What factors should researchers consider when selecting TAF5L antibodies for specific applications?

Selecting the optimal TAF5L antibody requires careful consideration of several factors:

For challenging applications or novel experimental systems, preliminary validation with multiple antibodies targeting different epitopes is recommended to confirm specificity and optimize performance.

How do different TAF5L antibodies compare in terms of specificity and sensitivity?

Comparing TAF5L antibodies reveals important differences in specificity and sensitivity:

• Western blot performance:

  • AF6785 (Sheep polyclonal): Demonstrates specific detection at approximately 65 kDa in nuclear extracts from RPMI 8226, 293T, and U2OS cell lines; minimal background reported

  • ab172621 (Rabbit monoclonal): Shows strong, specific bands at 66 kDa in HT-29, HT-1080, Jurkat, and HeLa lysates; monoclonal nature may provide higher specificity

  • 19274-1-AP (Rabbit polyclonal): Positively detects TAF5L in Jurkat cells with observed molecular weight of 66 kDa

• Immunohistochemistry/Immunofluorescence specificity:

  • 19274-1-AP: Validated for IHC in human ovary cancer tissue; requires optimization of antigen retrieval methods

  • ab172621: Shows clear nuclear localization in immunofluorescence studies with HeLa cells

  • DF3046: Validated for IF/ICC applications, though specific performance metrics aren't provided in the search results

• Sensitivity considerations:

  • Nuclear extraction efficiency significantly impacts sensitivity for all antibodies

  • Recommended dilution ranges vary (1:500-1:3000 for 19274-1-AP in WB; 1:1000 for ab172621)
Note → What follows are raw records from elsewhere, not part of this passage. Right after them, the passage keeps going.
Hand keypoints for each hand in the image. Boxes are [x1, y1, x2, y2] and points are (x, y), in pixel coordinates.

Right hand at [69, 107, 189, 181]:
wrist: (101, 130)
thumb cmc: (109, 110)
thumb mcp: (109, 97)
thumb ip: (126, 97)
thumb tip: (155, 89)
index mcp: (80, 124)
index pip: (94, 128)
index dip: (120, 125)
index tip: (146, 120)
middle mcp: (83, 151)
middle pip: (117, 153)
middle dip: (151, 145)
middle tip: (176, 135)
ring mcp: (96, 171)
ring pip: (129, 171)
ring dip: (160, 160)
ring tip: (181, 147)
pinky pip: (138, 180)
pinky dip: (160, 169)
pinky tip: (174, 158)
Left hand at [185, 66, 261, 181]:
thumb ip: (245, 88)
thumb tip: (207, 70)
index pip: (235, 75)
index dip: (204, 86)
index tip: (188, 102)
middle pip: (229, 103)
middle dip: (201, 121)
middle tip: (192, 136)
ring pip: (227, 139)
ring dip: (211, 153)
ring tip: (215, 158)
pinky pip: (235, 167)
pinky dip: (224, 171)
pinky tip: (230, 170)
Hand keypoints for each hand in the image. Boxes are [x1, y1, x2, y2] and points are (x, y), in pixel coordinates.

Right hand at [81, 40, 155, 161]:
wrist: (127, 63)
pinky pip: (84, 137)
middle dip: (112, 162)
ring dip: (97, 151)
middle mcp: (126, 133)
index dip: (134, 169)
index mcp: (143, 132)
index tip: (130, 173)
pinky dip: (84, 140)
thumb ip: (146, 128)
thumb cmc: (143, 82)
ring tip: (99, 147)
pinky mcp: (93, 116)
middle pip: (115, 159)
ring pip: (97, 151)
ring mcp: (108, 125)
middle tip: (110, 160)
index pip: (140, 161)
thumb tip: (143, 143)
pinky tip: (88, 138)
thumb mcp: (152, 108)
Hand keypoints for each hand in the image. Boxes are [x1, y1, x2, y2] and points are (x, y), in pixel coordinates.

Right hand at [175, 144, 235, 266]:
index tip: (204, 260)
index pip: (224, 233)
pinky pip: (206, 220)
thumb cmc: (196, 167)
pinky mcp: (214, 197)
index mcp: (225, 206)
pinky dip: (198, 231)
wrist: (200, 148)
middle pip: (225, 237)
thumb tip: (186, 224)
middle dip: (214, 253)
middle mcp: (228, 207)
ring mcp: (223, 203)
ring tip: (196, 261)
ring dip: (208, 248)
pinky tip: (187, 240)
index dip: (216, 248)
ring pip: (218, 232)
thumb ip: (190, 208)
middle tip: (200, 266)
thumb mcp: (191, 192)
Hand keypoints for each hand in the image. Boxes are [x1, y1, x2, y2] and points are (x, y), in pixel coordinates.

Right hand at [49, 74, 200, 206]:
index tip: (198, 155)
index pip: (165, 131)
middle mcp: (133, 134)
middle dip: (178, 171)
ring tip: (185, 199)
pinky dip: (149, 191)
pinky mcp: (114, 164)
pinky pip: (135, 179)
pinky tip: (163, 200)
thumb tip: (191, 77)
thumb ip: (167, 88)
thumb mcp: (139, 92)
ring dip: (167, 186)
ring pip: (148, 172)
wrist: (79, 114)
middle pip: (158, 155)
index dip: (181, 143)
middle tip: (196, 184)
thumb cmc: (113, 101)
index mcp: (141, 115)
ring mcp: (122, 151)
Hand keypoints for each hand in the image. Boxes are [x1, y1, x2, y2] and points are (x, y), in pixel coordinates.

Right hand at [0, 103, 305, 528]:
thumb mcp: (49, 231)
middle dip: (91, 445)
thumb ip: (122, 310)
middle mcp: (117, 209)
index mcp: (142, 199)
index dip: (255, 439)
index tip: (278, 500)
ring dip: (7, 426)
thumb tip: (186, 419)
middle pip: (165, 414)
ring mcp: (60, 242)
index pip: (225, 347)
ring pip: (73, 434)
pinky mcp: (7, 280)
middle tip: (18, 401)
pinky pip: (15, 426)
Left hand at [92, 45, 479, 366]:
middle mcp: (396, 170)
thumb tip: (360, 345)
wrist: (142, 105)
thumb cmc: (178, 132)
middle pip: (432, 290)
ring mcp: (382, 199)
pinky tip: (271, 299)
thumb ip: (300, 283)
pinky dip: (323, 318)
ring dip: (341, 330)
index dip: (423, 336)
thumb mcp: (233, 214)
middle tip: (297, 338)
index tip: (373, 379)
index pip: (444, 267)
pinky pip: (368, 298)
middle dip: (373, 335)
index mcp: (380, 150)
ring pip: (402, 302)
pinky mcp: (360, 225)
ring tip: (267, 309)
  • Subcellular fractionation enhances detection sensitivity for nuclear TAF5L

• Cross-reactivity assessment:

  • The presence of a potential splice variant (Val substitution for aa 325-589) may affect detection patterns

  • Antibodies targeting the N-terminal region (like AF6785, Met1-Tyr189) should detect all known isoforms

This comparative analysis helps researchers select the most appropriate antibody based on their specific experimental requirements and available biological materials.